Ghazaleh Sadr Dadres is a Maternal and Child Health MPH student who approached Demerath to work on the MILK study to fill a data analysis project requirement. “I learned analytical skills that broadened my knowledge on how to conduct and analyze a large-scale epidemiological study,” says Sadr Dadres, who is now working with Demerath to publish findings about prepregnancy and postpartum characteristics using MILK data. “I had a c-section and I was displeased with that. I want to improve the health of mothers and help them have better pregnancy outcomes.”
And the study’s home at CNBD allows for unique partnerships with researchers across the U of M. The center’s more than 40 members work throughout the health sciences and are looking at all angles of childhood development, from body composition and obesity to brain development and cardiovascular risk.

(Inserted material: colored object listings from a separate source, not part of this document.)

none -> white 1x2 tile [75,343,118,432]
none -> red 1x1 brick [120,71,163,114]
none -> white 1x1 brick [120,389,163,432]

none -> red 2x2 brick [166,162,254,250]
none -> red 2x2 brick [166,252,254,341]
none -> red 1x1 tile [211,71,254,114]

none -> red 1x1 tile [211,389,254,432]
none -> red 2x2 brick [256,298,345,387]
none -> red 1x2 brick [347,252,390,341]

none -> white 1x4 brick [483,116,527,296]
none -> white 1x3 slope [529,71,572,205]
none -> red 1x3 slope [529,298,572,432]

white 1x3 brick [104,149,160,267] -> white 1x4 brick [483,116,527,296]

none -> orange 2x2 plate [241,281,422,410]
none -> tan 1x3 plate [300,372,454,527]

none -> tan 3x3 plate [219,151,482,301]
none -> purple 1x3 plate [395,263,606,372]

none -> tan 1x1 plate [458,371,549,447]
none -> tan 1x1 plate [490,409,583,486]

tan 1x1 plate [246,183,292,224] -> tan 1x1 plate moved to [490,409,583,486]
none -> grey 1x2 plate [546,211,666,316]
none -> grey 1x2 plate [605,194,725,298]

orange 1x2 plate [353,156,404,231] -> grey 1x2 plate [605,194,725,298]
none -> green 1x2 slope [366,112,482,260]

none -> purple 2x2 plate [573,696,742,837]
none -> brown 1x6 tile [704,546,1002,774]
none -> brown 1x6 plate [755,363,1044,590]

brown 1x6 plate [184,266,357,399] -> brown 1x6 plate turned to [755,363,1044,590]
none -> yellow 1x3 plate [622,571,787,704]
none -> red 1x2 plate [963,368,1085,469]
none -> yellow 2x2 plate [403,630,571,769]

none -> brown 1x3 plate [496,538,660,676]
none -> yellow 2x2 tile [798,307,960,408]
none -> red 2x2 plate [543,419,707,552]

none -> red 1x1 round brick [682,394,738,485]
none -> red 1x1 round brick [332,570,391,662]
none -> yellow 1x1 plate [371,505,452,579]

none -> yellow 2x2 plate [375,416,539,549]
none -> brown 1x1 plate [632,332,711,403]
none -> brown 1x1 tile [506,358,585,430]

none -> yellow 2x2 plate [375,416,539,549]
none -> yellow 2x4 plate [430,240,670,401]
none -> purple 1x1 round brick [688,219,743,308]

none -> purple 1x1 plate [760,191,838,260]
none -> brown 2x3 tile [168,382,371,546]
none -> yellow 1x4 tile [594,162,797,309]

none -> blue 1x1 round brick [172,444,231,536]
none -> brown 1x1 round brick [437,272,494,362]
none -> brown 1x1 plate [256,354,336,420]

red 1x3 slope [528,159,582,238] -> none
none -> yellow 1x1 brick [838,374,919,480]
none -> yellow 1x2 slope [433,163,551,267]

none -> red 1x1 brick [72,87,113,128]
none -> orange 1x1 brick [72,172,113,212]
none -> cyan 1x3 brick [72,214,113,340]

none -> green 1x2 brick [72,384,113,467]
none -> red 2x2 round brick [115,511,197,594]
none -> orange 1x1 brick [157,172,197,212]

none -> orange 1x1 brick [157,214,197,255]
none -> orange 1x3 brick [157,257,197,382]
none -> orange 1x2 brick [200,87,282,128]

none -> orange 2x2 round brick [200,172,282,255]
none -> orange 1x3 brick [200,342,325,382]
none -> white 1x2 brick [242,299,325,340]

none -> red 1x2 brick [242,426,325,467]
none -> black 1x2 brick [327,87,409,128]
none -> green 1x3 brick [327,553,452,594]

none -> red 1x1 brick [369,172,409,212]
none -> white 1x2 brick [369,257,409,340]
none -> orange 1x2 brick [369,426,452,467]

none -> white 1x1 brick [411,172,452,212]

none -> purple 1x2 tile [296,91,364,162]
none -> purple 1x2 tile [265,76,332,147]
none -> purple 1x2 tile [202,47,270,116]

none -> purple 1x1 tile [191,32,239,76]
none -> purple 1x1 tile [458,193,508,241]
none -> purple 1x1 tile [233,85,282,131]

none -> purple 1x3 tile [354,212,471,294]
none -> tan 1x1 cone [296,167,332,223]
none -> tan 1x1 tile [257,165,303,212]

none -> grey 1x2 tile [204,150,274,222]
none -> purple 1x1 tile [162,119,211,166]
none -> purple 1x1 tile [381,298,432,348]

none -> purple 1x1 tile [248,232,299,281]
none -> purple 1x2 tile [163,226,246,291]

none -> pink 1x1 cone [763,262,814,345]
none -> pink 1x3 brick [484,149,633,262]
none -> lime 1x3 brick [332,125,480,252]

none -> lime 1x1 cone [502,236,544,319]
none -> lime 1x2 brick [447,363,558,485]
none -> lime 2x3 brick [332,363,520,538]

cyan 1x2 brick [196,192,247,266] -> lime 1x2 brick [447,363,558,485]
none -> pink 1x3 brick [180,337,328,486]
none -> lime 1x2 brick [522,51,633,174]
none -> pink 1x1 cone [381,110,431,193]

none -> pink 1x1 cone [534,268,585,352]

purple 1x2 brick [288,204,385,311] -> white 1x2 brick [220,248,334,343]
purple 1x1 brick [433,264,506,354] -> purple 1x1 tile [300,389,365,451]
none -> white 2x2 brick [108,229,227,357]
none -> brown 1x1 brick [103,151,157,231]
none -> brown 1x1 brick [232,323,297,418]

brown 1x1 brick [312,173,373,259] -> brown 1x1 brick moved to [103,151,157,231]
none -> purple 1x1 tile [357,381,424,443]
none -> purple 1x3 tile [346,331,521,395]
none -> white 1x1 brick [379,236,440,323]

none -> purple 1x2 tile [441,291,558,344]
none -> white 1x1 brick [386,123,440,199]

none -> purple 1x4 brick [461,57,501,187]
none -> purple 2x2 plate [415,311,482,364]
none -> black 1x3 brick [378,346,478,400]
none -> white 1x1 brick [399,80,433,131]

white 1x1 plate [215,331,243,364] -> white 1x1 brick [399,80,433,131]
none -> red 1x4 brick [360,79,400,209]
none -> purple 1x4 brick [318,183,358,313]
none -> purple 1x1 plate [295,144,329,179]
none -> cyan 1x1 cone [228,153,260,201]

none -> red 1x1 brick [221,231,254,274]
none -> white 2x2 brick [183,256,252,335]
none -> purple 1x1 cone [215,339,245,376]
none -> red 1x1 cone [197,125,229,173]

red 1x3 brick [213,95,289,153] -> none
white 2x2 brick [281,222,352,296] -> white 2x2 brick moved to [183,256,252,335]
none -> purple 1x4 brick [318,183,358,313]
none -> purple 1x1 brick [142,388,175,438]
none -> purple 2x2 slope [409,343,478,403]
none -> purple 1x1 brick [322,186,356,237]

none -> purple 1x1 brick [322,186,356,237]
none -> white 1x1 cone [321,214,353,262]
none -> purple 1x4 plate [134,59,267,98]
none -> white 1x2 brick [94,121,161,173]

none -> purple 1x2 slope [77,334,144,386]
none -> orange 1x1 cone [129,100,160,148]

“As scientists, we have to cross silos to teach each other our languages,” says CNBD Director Dr. Michael Georgieff, who researches the relationship between body composition and brain development.
“Through working with public health researchers, I’ve learned how to link health outcomes to policy. In clinical research, we often have our finding and talk only about that, but working with public health researchers has really forced me to ask, ‘So what are we going to do about this? How can we translate and educate our finding?’ I wouldn’t have a clue how to talk about this if I didn’t have a collaborator like Ellen.”
Collaborations like these allow public health to enter the child development research sphere in new ways. “Many researchers focus solely on the child or the family,” says Demerath. “But public health looks at other factors, such as the social determinants of health, and uses epidemiological study design and methods to understand the full picture.”